> **PROBLEM DETAILS**:
Transcribe the text of every row below verbatim, including its markup, and omit the pictures.

(Beginning of GIVEN DATA)

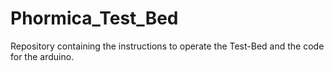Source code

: # Phormica_Test_Bed
Repository containing the instructions to operate the Test-Bed and the code for the arduino. 
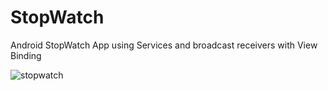# StopWatch
Android StopWatch App using Services and broadcast receivers with View Binding

![stopwatch](https://user-images.githubusercontent.com/50949562/158963566-987dc5ac-fd8d-4e67-b022-23a5c78d9418.gif)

(End of GIVEN DATA)

> **TASK ANSWER**:
Source code

: # Phormica_Test_Bed
Repository containing the instructions to operate the Test-Bed and the code for the arduino. 
# StopWatch
Android StopWatch App using Services and broadcast receivers with View Binding

![stopwatch](https://user-images.githubusercontent.com/50949562/158963566-987dc5ac-fd8d-4e67-b022-23a5c78d9418.gif)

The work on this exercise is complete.